In our recent note, “JACK HITS A SPEED BUMP”, we outlined our reasons for turning cautious on the stock given its outperformance versus the S&P 500 YTD. Qdoba’s disappointing performance was the key factor that moved us to change our stance following 2QFY13 earnings results.
Qdoba Issues Not Transient
Having dedicated further time to Jack in the Box, since the May 15th earnings release, we have come to the conclusion that the issues facing Qdoba are most likely related to the location of its stores than a lack of brand acceptance among consumers. Tim Casey, the new president of Qdoba, was hired in March 2013 and has been given free rein to make the necessary changes to move the concept toward greater profitability and growth.

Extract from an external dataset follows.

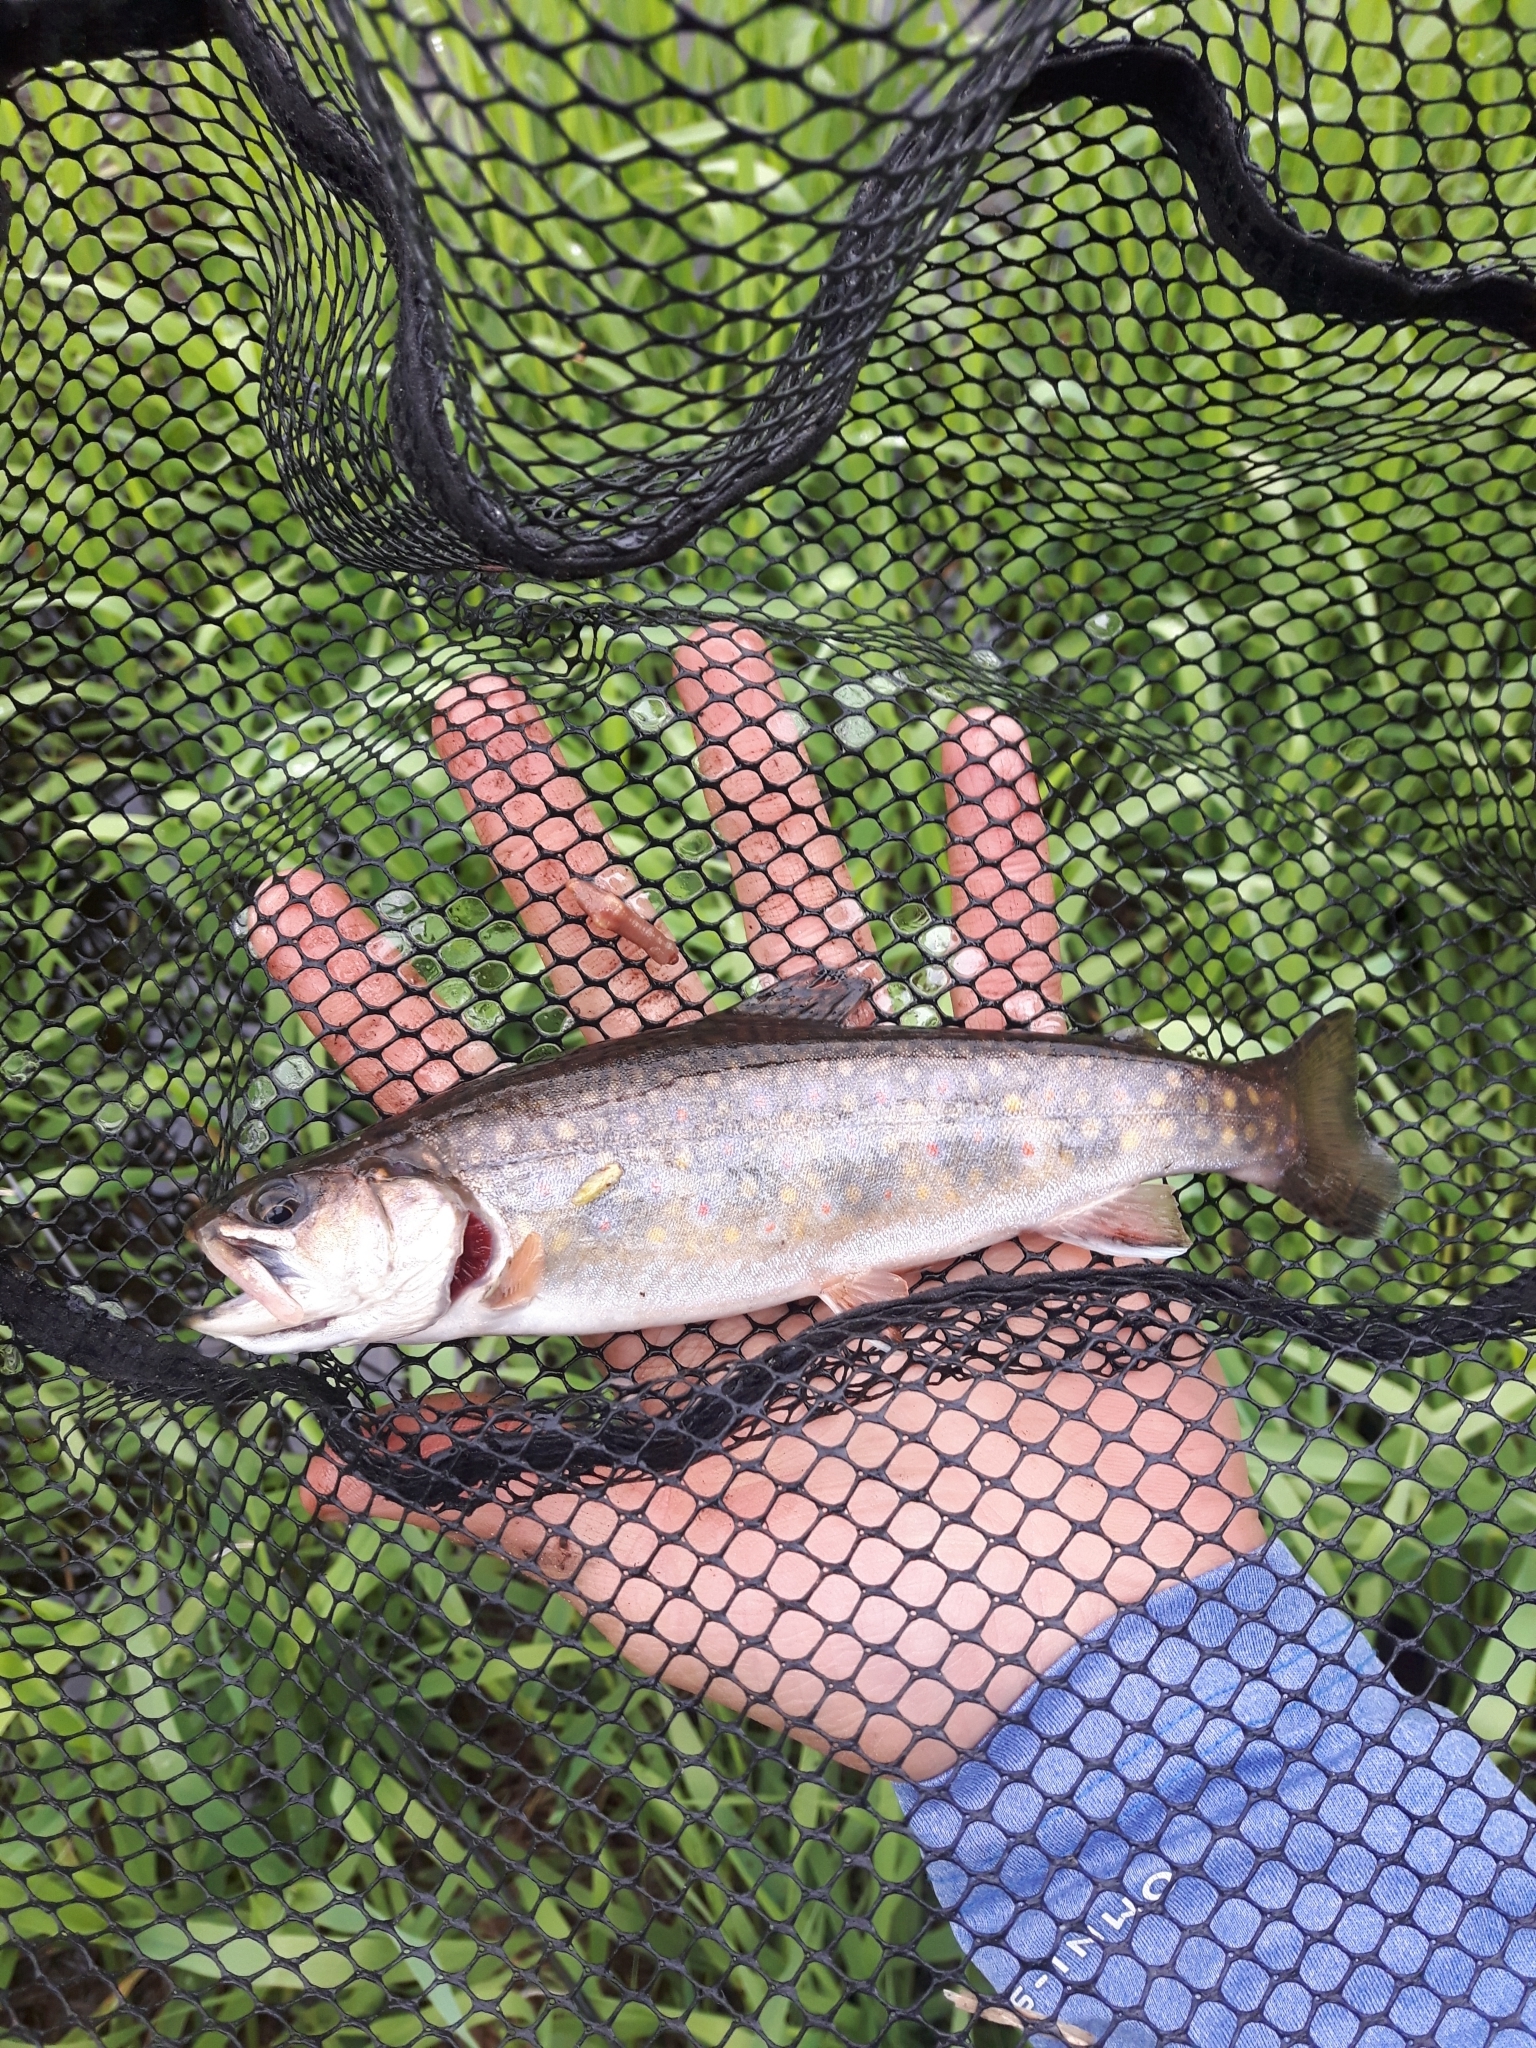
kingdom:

Over the next three-to-six months, we believe there is a high likelihood that Qdoba restructures its operations by closing stores and, perhaps, exiting certain markets completely. Currently, Qdoba has system stores in 44 states and others in Canada. Of those 44 states, 16 have 5 stores or less and generate lower-than-satisfactory returns due to the unit base being below the critical mass needed to raise brand awareness over the near-term. It’s difficult to say, at this stage, what number of Qdoba stores should comprise the system or which states or markets should be exited, but it is clear that significant changes are needed.
JACK Mgmt More Objective Than Most
Management teams tend to form a strong (almost unconditional) sense of allegiance to their own ideas but we believe that the executives in San Diego will attack the concept’s shortcomings with appropriate rigor.

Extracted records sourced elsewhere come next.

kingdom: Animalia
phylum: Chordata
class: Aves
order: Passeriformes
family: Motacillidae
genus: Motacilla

From early 2012 until last week, we had described Qdoba as a call option for shareholders given the concept’s long-term growth potential. We still believe the upside potential in the stock, due to Qdoba’s growth potential, is perhaps 30% or more, but our confidence in shareholders realizing that return over the next three years has diminished.
If or when the company moves to restructure Qdoba, we believe the impact on the stock could be a negative over the short-term but, ultimately, the decision will pave the way for the brand’s profitability to be improved, allowing investors to become more confident in assigning it a growth multiple.